Türkiye Cumhuriyet Merkez Bankası (TCMB), 23 Ağustos 2025 tarihli kararıyla Kur Korumalı Mevduat (KKM) uygulamasını sonlandırdı. Buna göre, yurtdışı yerleşik Türk vatandaşları için kullanılan YUVAM hesapları hariç, artık yeni KKM hesap açılışları ve mevcut hesapların vade yenilemeleri yapılmayacak. TCMB ayrıca, KKM’ye ilişkin dönüşüm hedefleri gibi düzenlemelerin de sona erdirileceğini duyurdu.
Bu karar, Türkiye’nin finansal sisteminde önemli bir dönüm noktası niteliğinde. Hem mevduat yapısında hem de bankacılık sektörünün operasyonel süreçlerinde sadeleşmeye katkı sağlayacak.
KKM’den Çıkışın Sayılarla Fotoğrafı
Bankacılık Düzenleme ve Denetleme Kurumu (BDDK) tarafından açıklanan haftalık bankacılık verilerine göre:
- Toplam KKM bakiyesi: 10,85 milyar ABD doları
- Toplam mevduattaki payı: %1,8
- Ağustos 2023’teki zirve: 127 milyar ABD doları (toplam mevduatın %26’sı)
Yani, 2023 yazında sistemin dörtte birini oluşturan KKM’nin, bugün itibarıyla toplam mevduatlar içindeki payı oldukça sınırlı seviyeye gerilemiş durumda. Bu da TCMB’nin son kararıyla KKM’nin işlevsel olarak sistemden çıkışını kolaylaştırıyor.
Bankacılık Sektörü Açısından Etkiler
KKM’nin sona ermesi, regülasyon yükünde ve operasyonel ortamda kısmi bir sadeleşme yaratacak. Bu durum:
- Bankaların dönüşüm hedefleri ve raporlama yükümlülüklerinden kurtulmalarını,
- Mevduat yapısının daha öngörülebilir ve sade bir hale gelmesini,
- TL mevduata yönelimin güçlenmesini sağlayacak.
Dolayısıyla bu gelişmeyi bankacılık sektörü açısından olumlu bir adım olarak değerlendirmek mümkün.
TCMB Rezervlerinde Güçlü Seyir
KKM’nin kaldırılmasıyla birlikte dikkat çeken bir diğer veri ise TCMB rezervleri.

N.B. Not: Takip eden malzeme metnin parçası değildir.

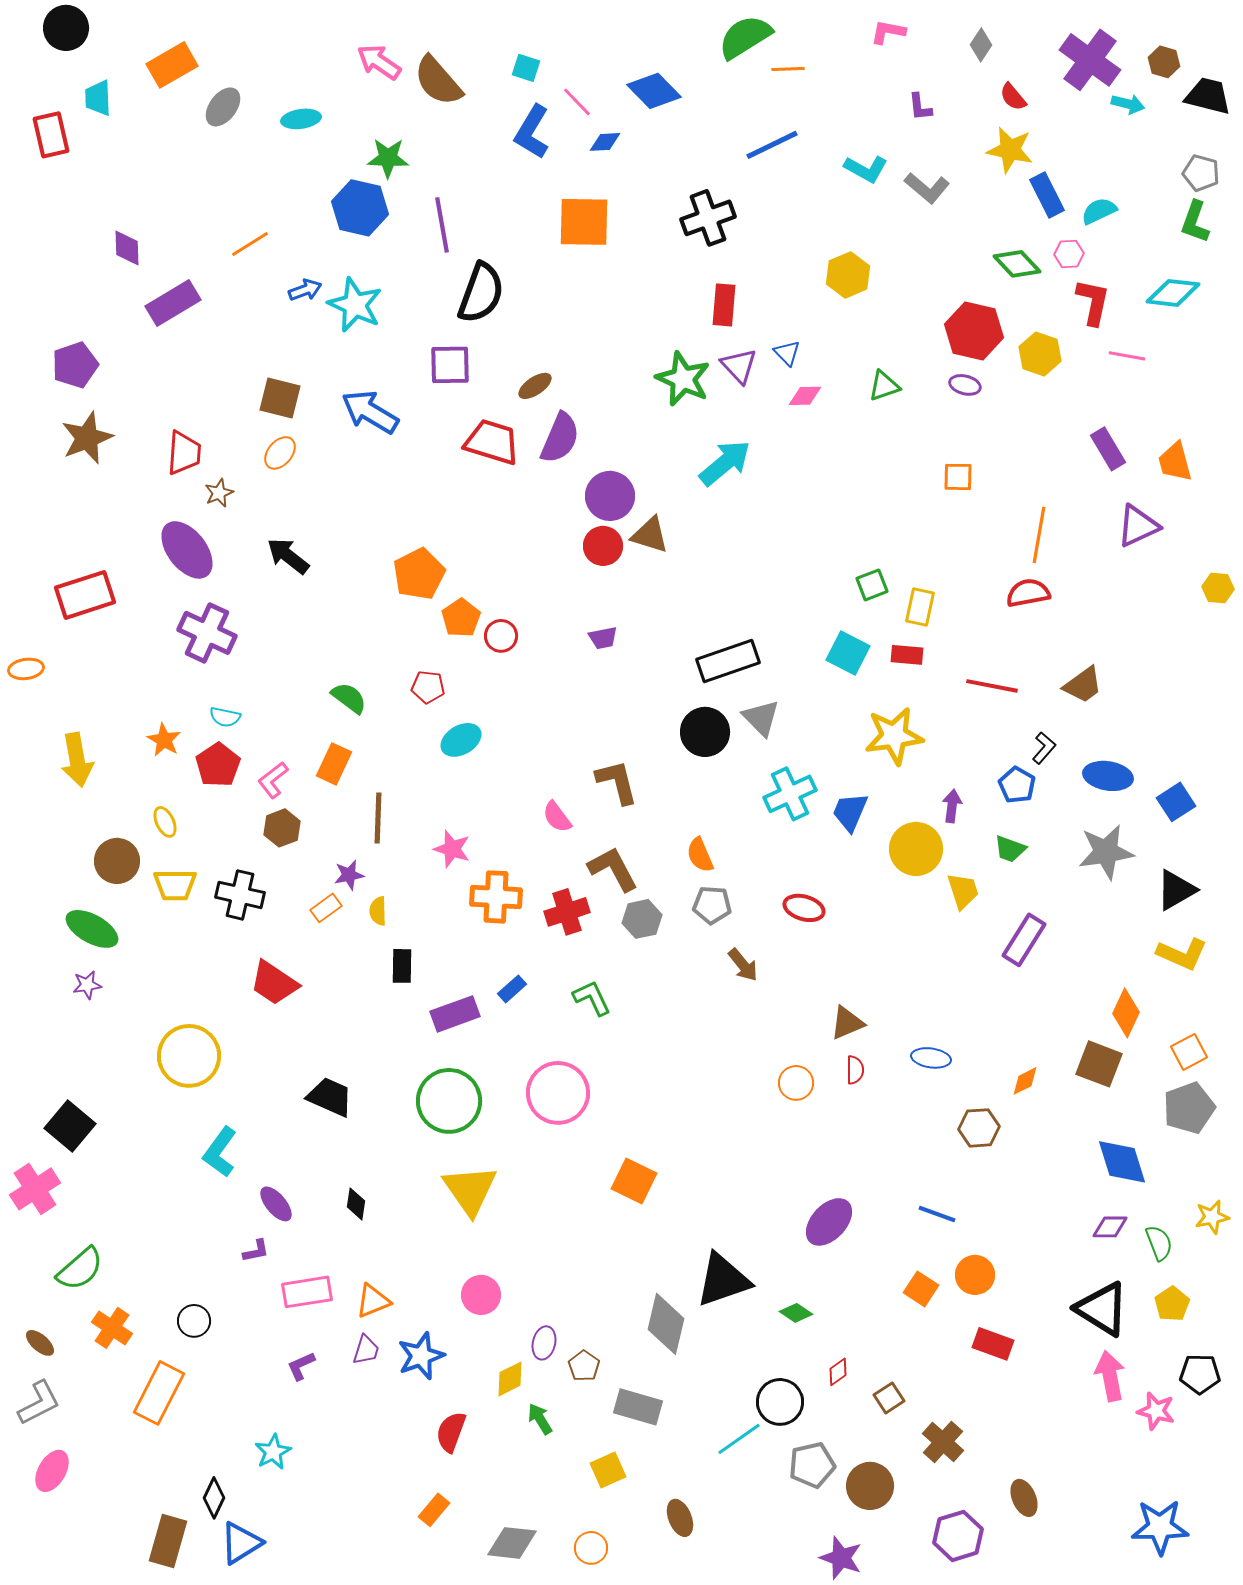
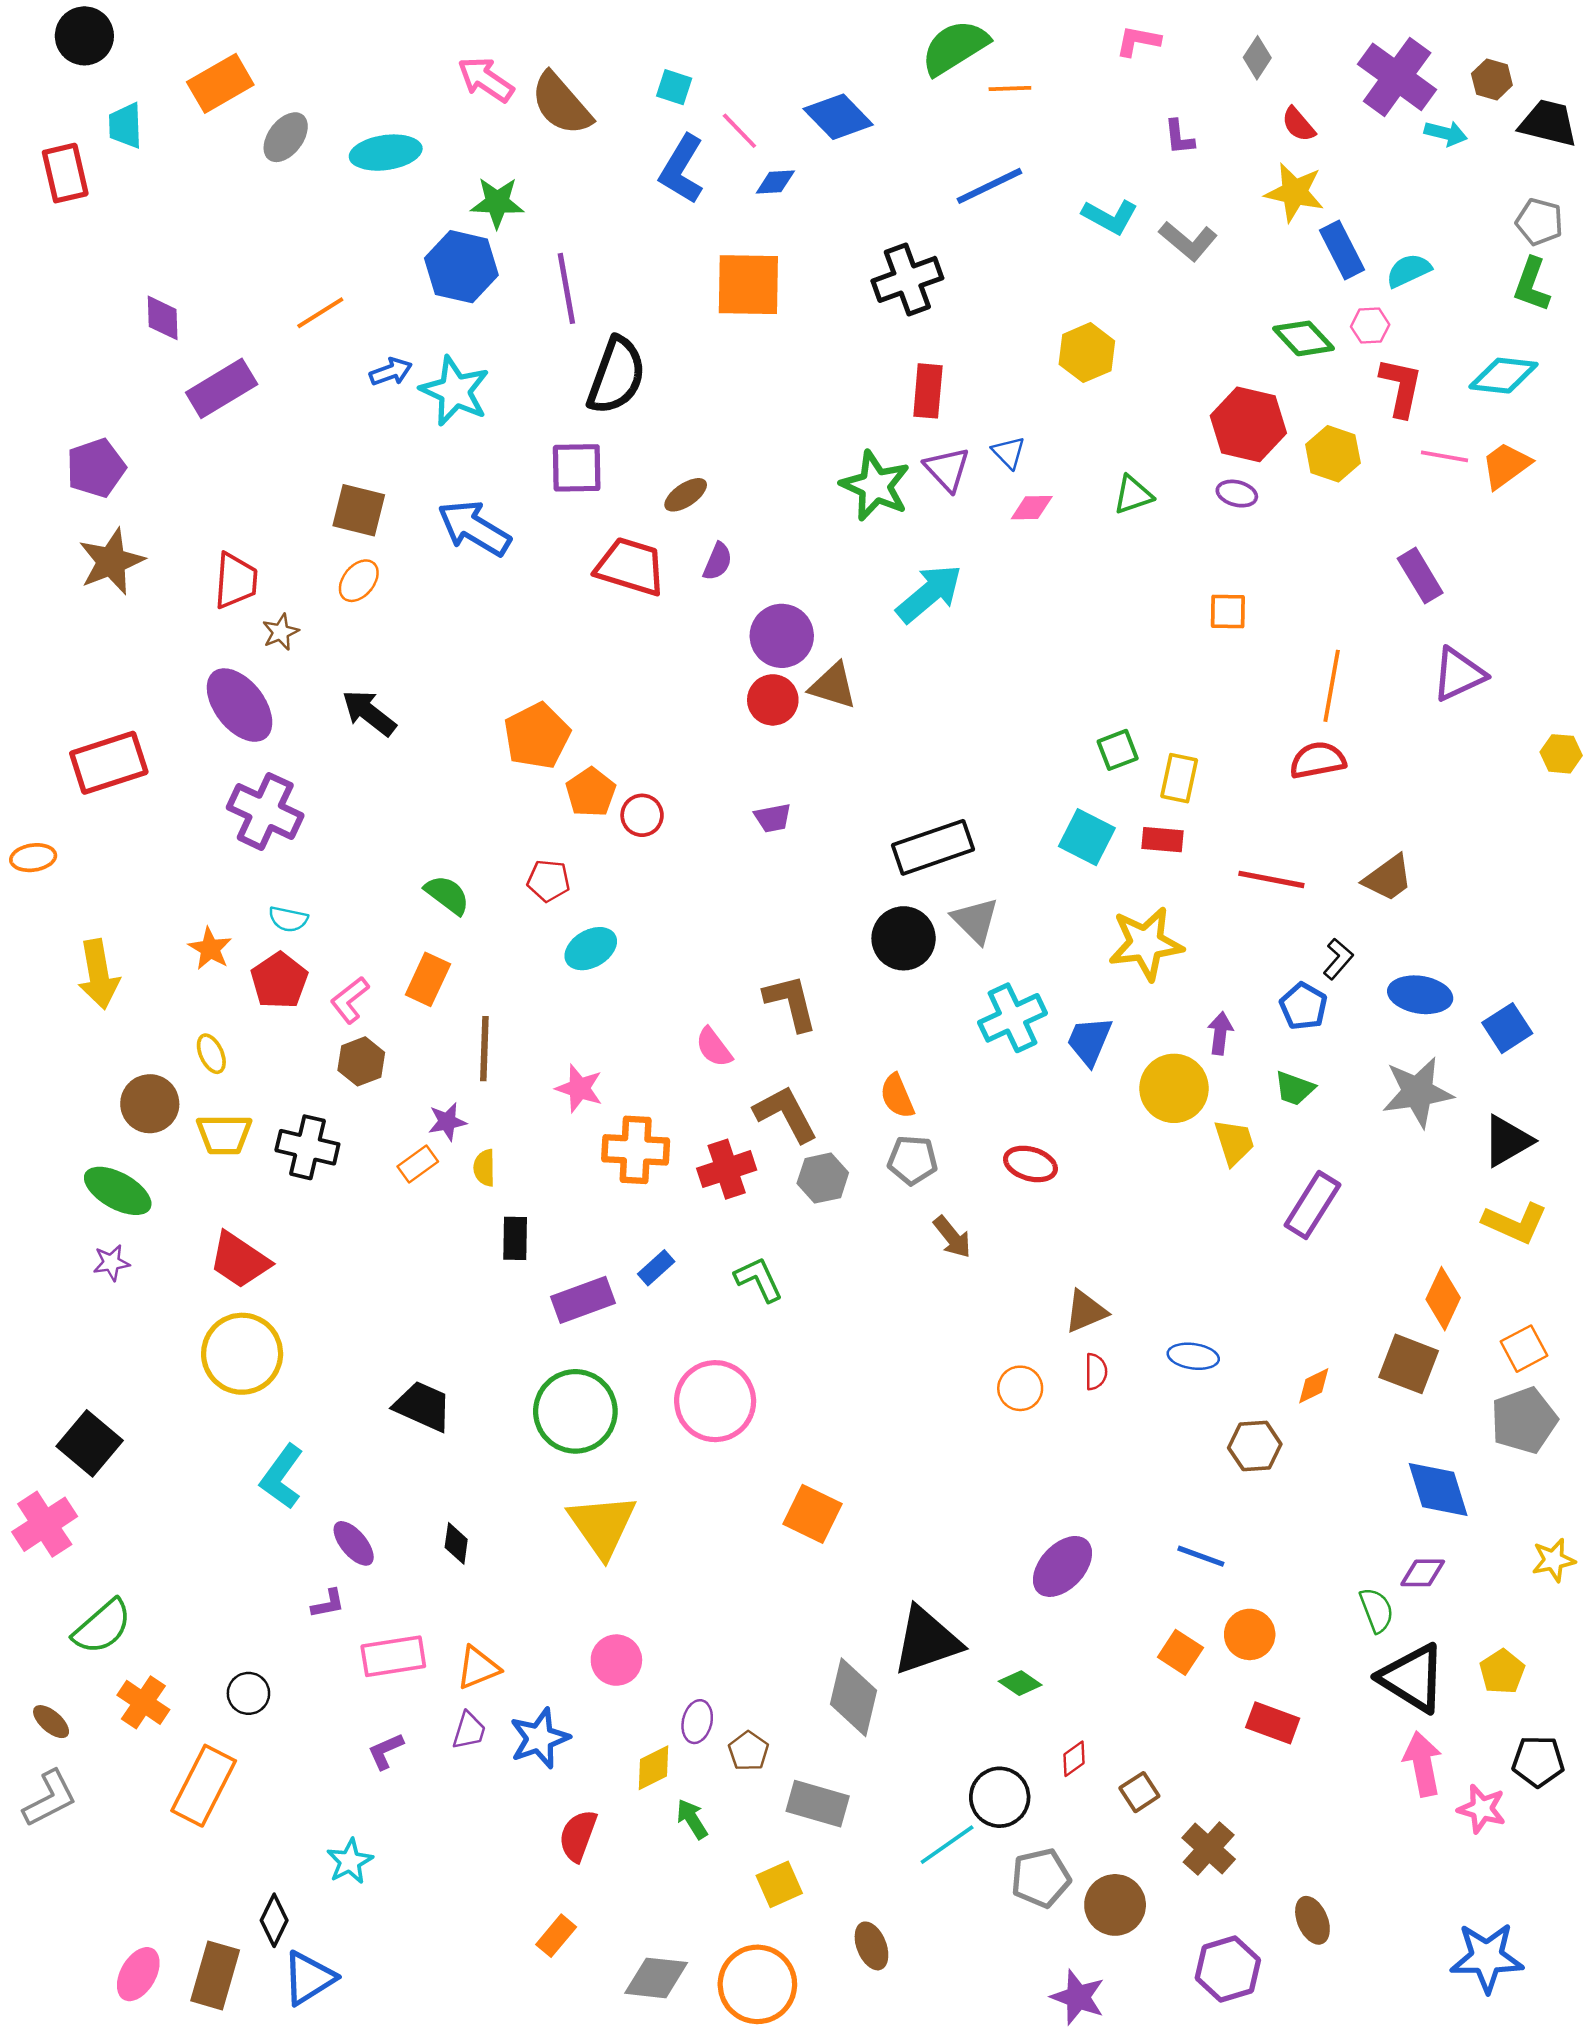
cyan ellipse: (301, 119) -> (386, 153), size x1.4
purple semicircle: (560, 438) -> (718, 561), size x0.6
orange trapezoid: (1175, 462) -> (1506, 465), moved, turned 69
red trapezoid: (274, 983) -> (240, 1260), moved
green semicircle: (1159, 1243) -> (1377, 1610), moved
pink ellipse: (52, 1471) -> (138, 1974), moved
orange circle: (591, 1548) -> (757, 1984), size x1.8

Son açıklamalara göre, swap hariç net döviz rezervleri 52,1 milyar ABD dolarına yükseldi.
Bu seviye, piyasada zaman zaman görülen döviz talep artışlarını karşılamak için güçlü bir tampon oluşturuyor. Böylece hem finansal istikrar hem de para politikasının güvenilirliği açısından rezervler önemli bir destek unsuru konumunda.
Genel Değerlendirme
TCMB’nin KKM uygulamasını sonlandırması:
- Para politikasında sadeleşme ve TL’nin güçlendirilmesi yönünde stratejik bir adım,
- Bankacılık sektörü için operasyonel yükün azalması,
- Döviz rezervlerindeki artışla birlikte finansal güvenliğin pekişmesi anlamına geliyor.
Sonuç olarak, KKM’nin sona erdirilmesi Türkiye ekonomisi açısından yeni bir dönemin kapısını aralıyor. Bankacılık sektöründe daha sade, öngörülebilir ve TL merkezli bir yapının güçlenmesi bekleniyor.